C 中的数组大小，没有 sizeof 且不在主 function

Question

I want to understand how to know the size of array without using sizeof and not in main function. and i really want to understand why my code not working when i do it in other function.(in main it works same as sizeof). >>> The rasult i got are some trash numbers

*with char array is understood but i dont know how to do it with other data specifiers.

#include <stdio.h>

void arrSize(int a[],int b[]){
    int size_a = *(&a+1) - a;
    int size_b = *(&b+1) - b;
    printf("%d,%d",size_a,size_b);
}

int main(){
    int arr[] = {2,12,14,16};
    int brr[] = {8,53,2,4,16};
    
    arrSize(arr,brr);

    return 0;
}

Answer 1

This function declaration

void arrSize(int a[],int b[]){
    int size_a = *(&a+1) - a;
    int size_b = *(&b+1) - b;
    printf("%d,%d",size_a,size_b);
}

is adjusted by the compiler to the following declaration

void arrSize(int *a,int *b){
    int size_a = *(&a+1) - a;
    int size_b = *(&b+1) - b;
    printf("%d,%d",size_a,size_b);
}

That is parameters having array types are adjusted by the compiler to pointers to array element types.

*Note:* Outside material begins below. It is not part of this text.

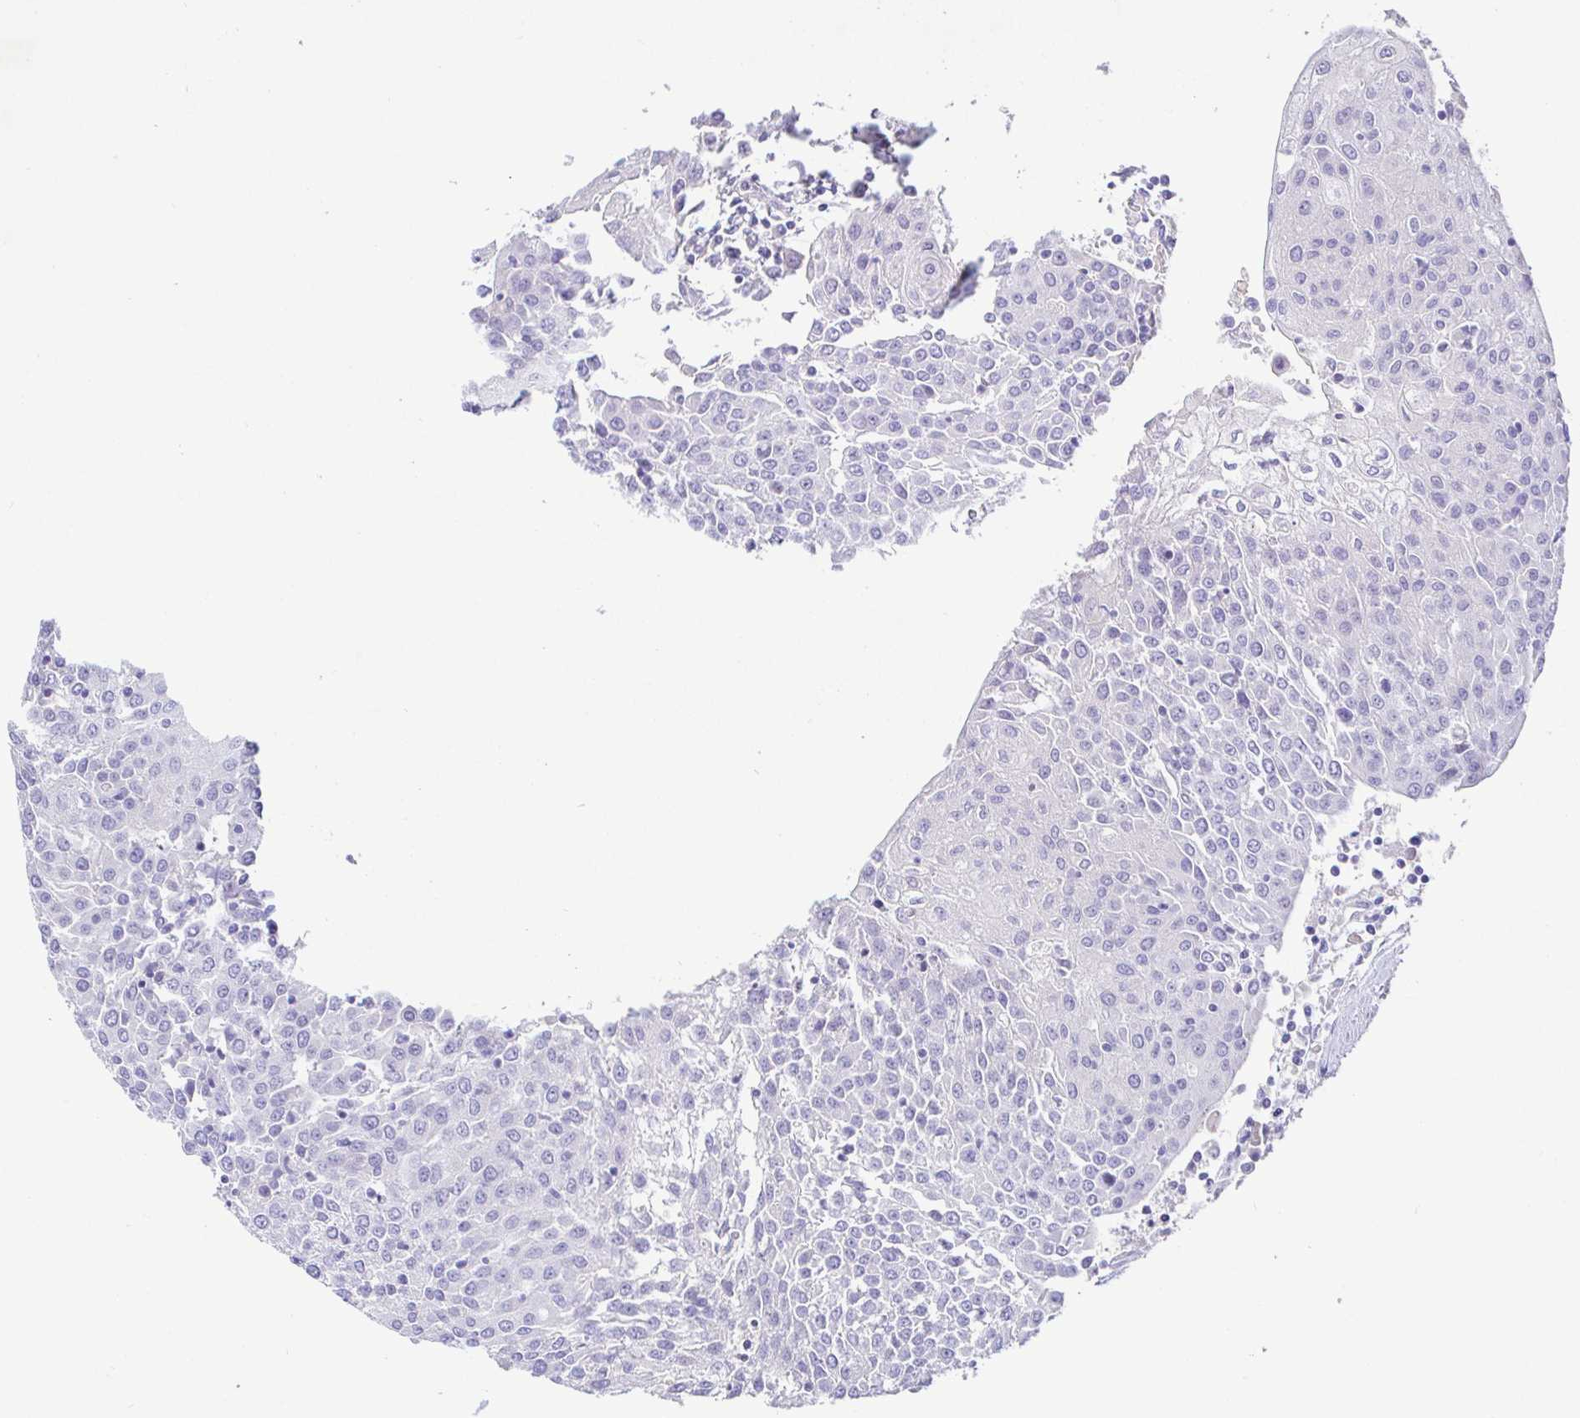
{"staining": {"intensity": "negative", "quantity": "none", "location": "none"}, "tissue": "urothelial cancer", "cell_type": "Tumor cells", "image_type": "cancer", "snomed": [{"axis": "morphology", "description": "Urothelial carcinoma, High grade"}, {"axis": "topography", "description": "Urinary bladder"}], "caption": "The immunohistochemistry image has no significant expression in tumor cells of urothelial carcinoma (high-grade) tissue.", "gene": "SAA4", "patient": {"sex": "female", "age": 85}}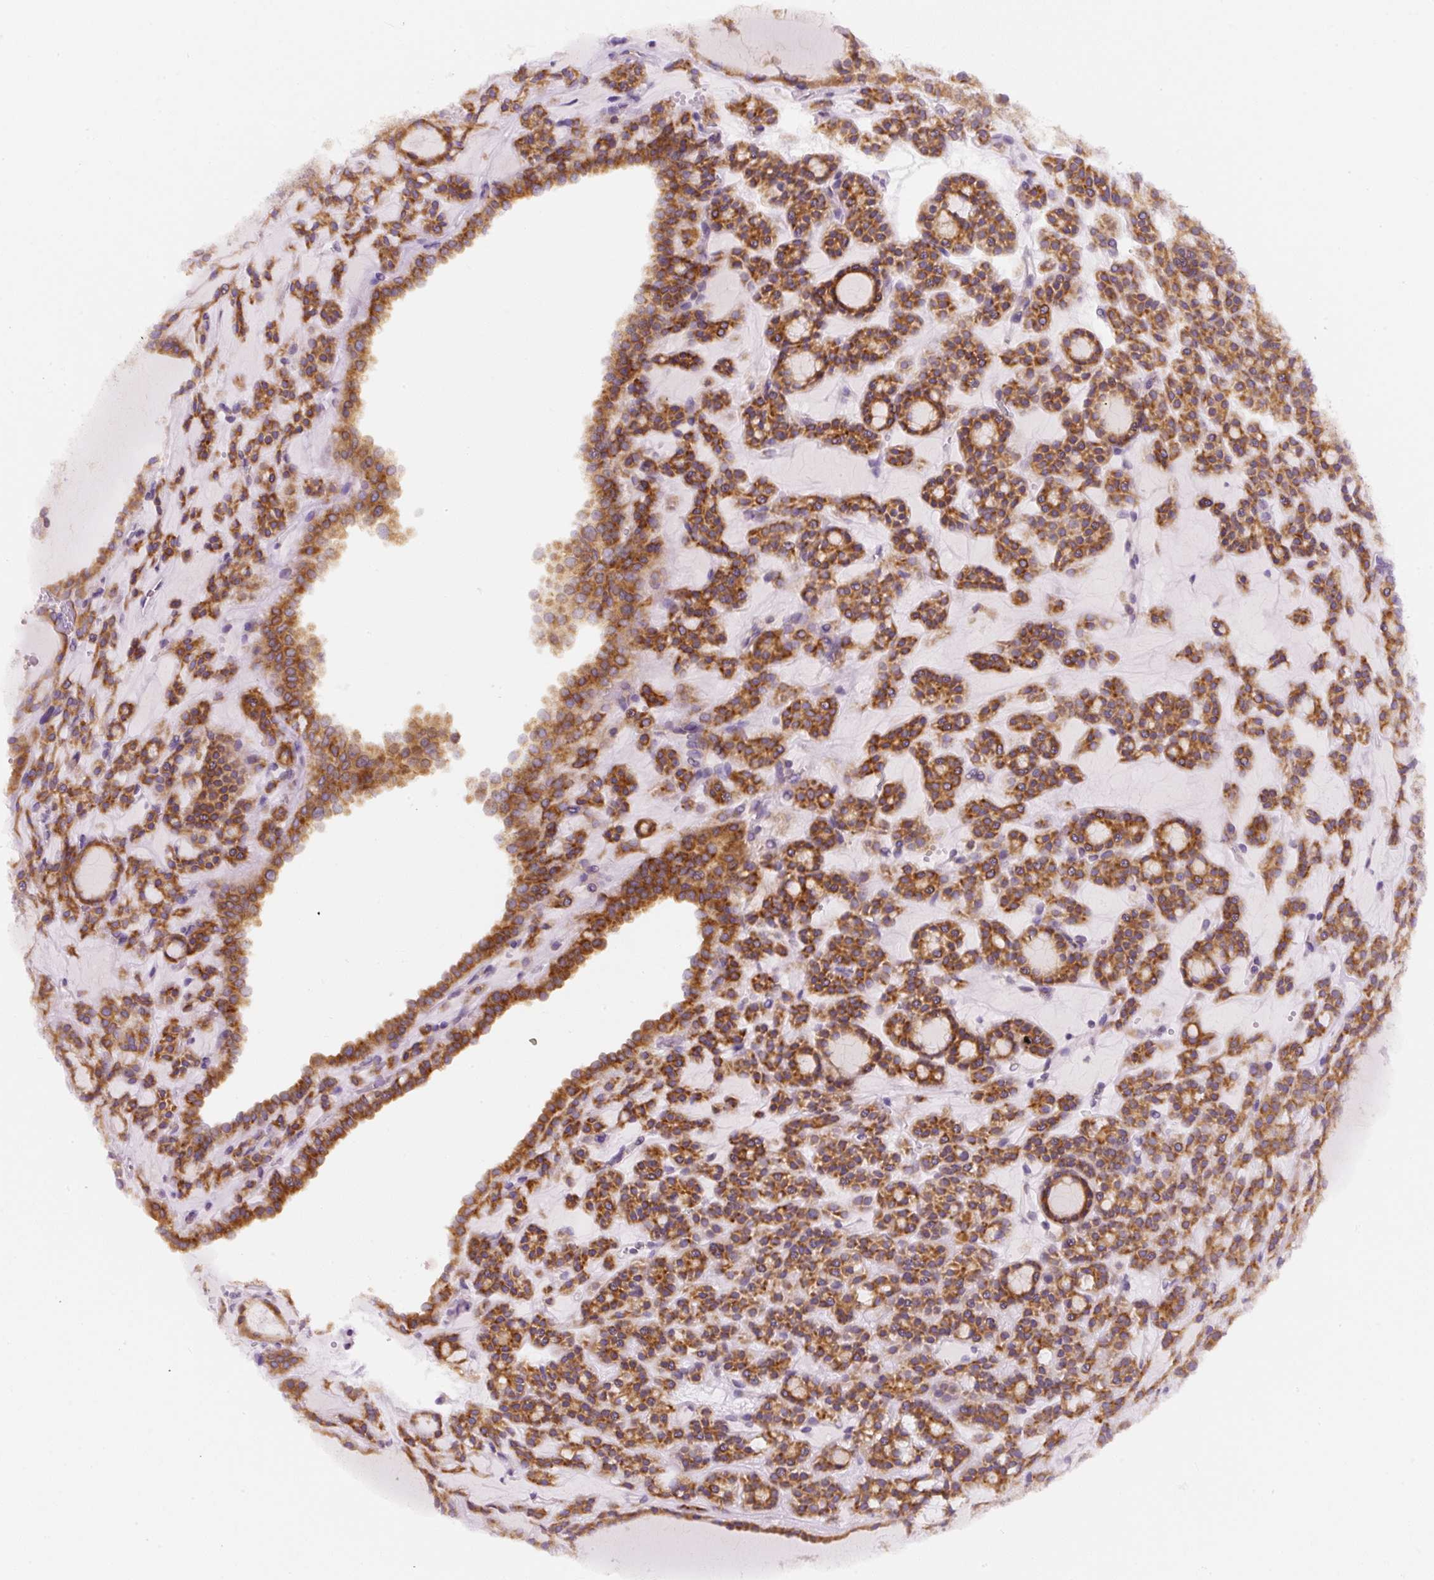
{"staining": {"intensity": "strong", "quantity": ">75%", "location": "cytoplasmic/membranous"}, "tissue": "thyroid cancer", "cell_type": "Tumor cells", "image_type": "cancer", "snomed": [{"axis": "morphology", "description": "Follicular adenoma carcinoma, NOS"}, {"axis": "topography", "description": "Thyroid gland"}], "caption": "Immunohistochemistry of thyroid follicular adenoma carcinoma demonstrates high levels of strong cytoplasmic/membranous expression in about >75% of tumor cells. (DAB (3,3'-diaminobenzidine) IHC, brown staining for protein, blue staining for nuclei).", "gene": "DDOST", "patient": {"sex": "female", "age": 63}}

On the other hand, in this call

arrSize(arr,brr);

the arrays are implicitly converted to pointers to their first elements.

Having a pointer to the first element of an array you are unable to determine the array size pointed to by the pointer.

the initializers in these declarations

    int size_a = *(&a+1) - a;
    int size_b = *(&b+1) - b;

invoke undefined behavior because you are dereferencing pointers that do not point to valid object.